The Kolkata-based newspaper Telegraph of India has described Port Talbot’s two blast furnaces, due to close this year, as “the last remnants of a sprawling primary steel-making operation in the UK that Tata Steel inherited when it acquired the Anglo-Dutch Corus Group Plc for £6.2bn in 2007”.
At the time of the takeover the group’s operations in the UK were spread over three principal locations — Port Talbot, Scunthorpe and Teesside — and it has managed to post profit only twice on the strength of the business.
Tata Steel UK has suffered close to £5bn in losses, excluding an exceptional non-cash gain of £1.64bn from the restructuring of the British Steel Pension Schemes (BSPS) in 2017-18.
The company has disclosed publicly that it has sunk £6.8 bn to cover losses, improvements in steel-making sites, pension restructuring costs and in capital support to service Tata Steel UK’s share of debt. In other words, it spent more to keep the UK business running than it paid to acquire the UK and Netherlands operations.
In the first year of its operations – 2007-08 – Tata Steel UK posted a profit. Then came the banking crisis.
The first signs of strain were visible as early as 2009 when the company began consultation to mothball Teesside Cast Products (TCP) in the north east of England after four international buyers declined to honour agreements. The plant was mothballed at the end of February 2010 and sold to SSI of Thailand in March 2011. In the process, the company posted a profit in 2010-11 on the back of the gain from the sale.

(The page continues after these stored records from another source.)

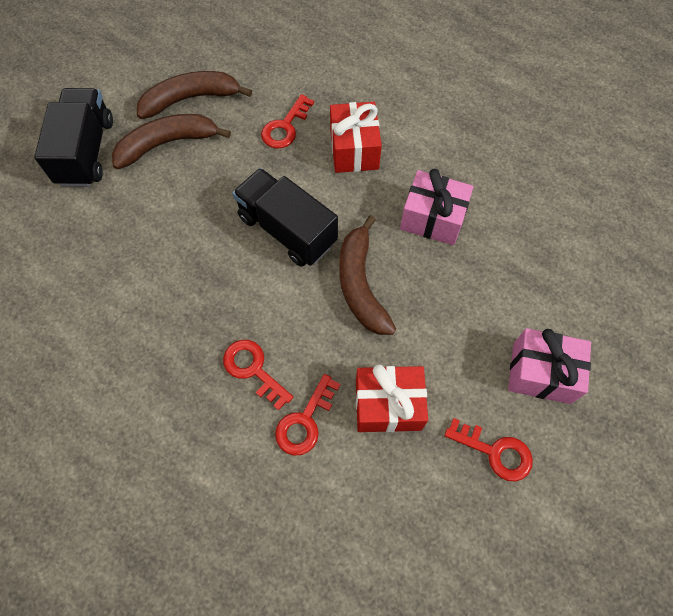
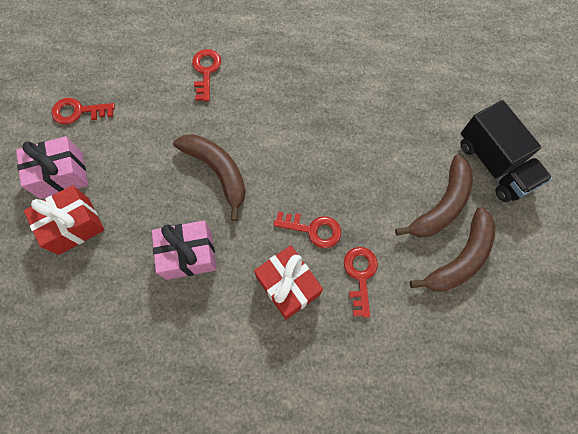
camera: 150 degrees right, 5 degrees up
(253, 369) = (256, 83): red key -> red key (313, 229)
(287, 230) = (296, 184): black truck -> none
(388, 405) = (158, 104): red gift -> red gift (74, 226)

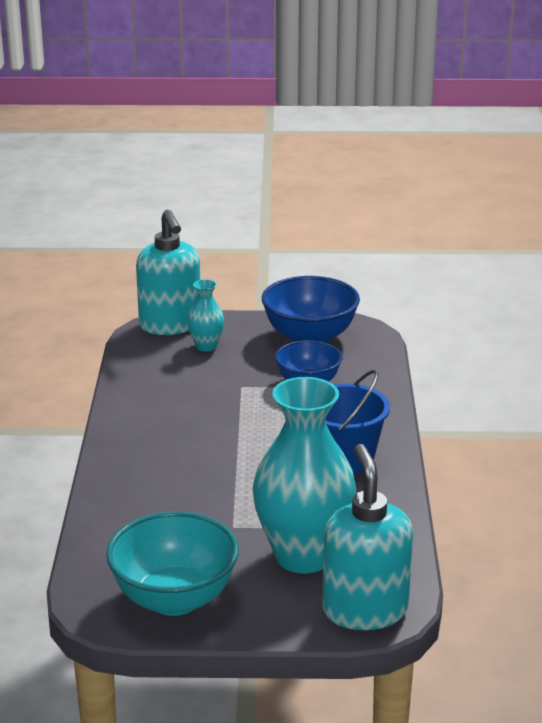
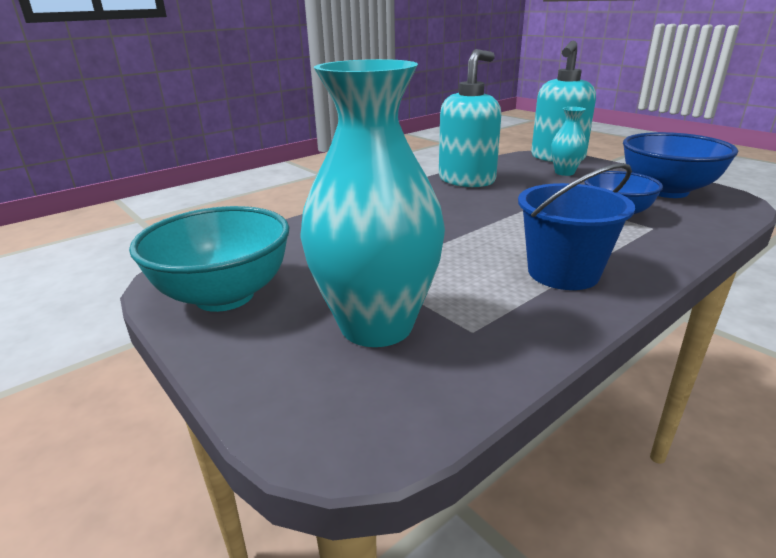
camera: 50 degrees right, 0 degrees up
(365, 610) = (329, 417): turquoise soap dispenser -> turquoise soap dispenser (467, 180)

The next wave of restructuring came in 2014 when the long product business based in Scunthorpe was hived off to a separate entity. In 2016, the Scunthorpe operations and other long products group companies were sold to Greybull Capital, reportedly for a token £1. It was then left with only one plant with primary steel-making capacity at Port Talbot. A year later, Tata Steel UK’s speciality steel and bar products business, principally located at Rotherham using an electric arc furnace (EAF), was sold to Liberty Speciality Steels Ltd.

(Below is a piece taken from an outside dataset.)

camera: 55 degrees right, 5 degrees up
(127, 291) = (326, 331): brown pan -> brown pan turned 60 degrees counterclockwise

Considering today’s situation, after being briefed by Tata, the Telegraph of India states: “The Tata Steel management believes the closure of the blast furnaces at Port Talbot and the subsequent erection of an electric arc furnace can be a game changer for the business which has been a drag on the more profitable Indian operations for years.
“The transition is expected to reverse years of losses and be environmentally sustainable as the plant will use scrap and electric as raw materials, instead of coal and iron ore, reducing Tata Steel UK’s CO2 emissions by five million tonnes per year and overall UK emissions by about 1.5%.

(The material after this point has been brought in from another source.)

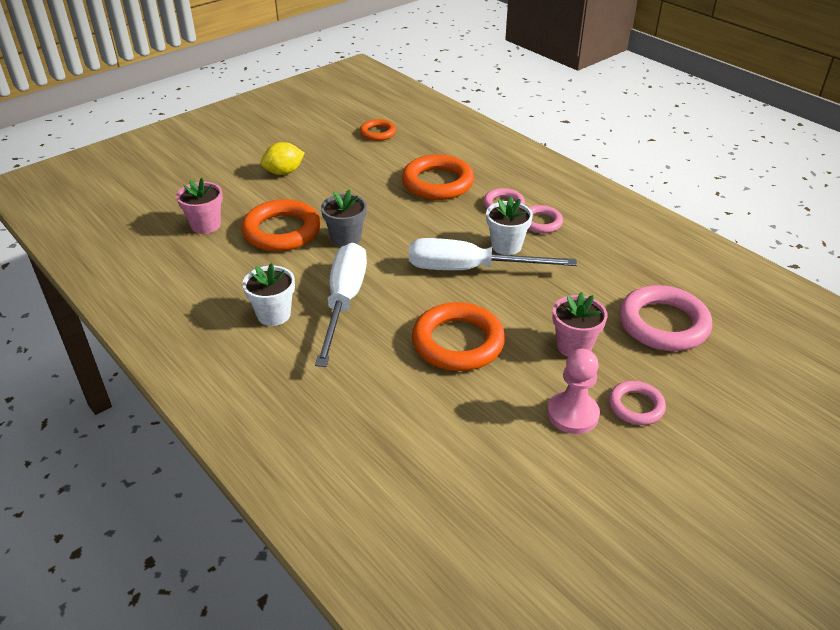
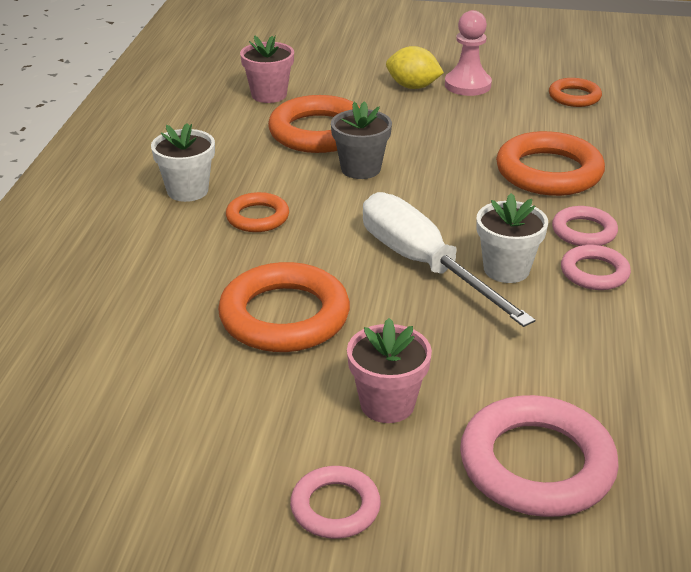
camera: 50 degrees right, 5 degrees down
(344, 302) = (257, 217): white screwdriver -> orange ring
(572, 414) = (260, 457): pink pawn -> pink pawn (467, 85)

“The investment of £1.25bn includes a £500m grant from the UK Government and the electric arc furnace is going to be ready by 2027. In the process, Tata Steel UK’s steelmaking capacity would be at 3mt (megatonnes), down from 14.4mt at the time of acquisition.
“Tata Steel UK is hoping to be self-sufficient in raw materials use as it plans to source scrap compared to now when almost all of the raw materials for the current blast furnaces are imported. In the interim period, Tata Steel has developed plans which would enable it to secure continuity of supply through its existing downstream and steel processing sites for UK and overseas customers, utilising imported semi-finished steel including from Tata Steel plants in the Netherlands and India as well as other select strategic suppliers until the commencement of electric arc furnace production.
“In order to be able to deliver the proposed electric arc furnace in 2027, the company has begun engineering design work and construction planning. It is in advanced planning discussions with National Grid about enabling infrastructure and has also begun engagement with the local authority and regulators.”
A steel industry source in the UK told Nation.Cymru: “Given the losses Tata has made, it’s incredible that they have stayed in the UK for so long. Even now, they are investing a lot of money in a new electric arc furnace for Port Talbot which won’t come on stream for a few years.
“No one can blame the workforce for being angry at the job losses. But it would not be a good use of taxpayers’ money to keep the blast furnaces working in the short term until the electric arc furnace is built and running. A lot of the kit is close to the end of its lifespan and it would be hugely expensive to invest in new kit that would only be required for a few years.
“Times may be dark at the moment, but in the future, with a Celtic Freeport and RWE building offshore wind turbines on site, there are definitely grounds for optimism.”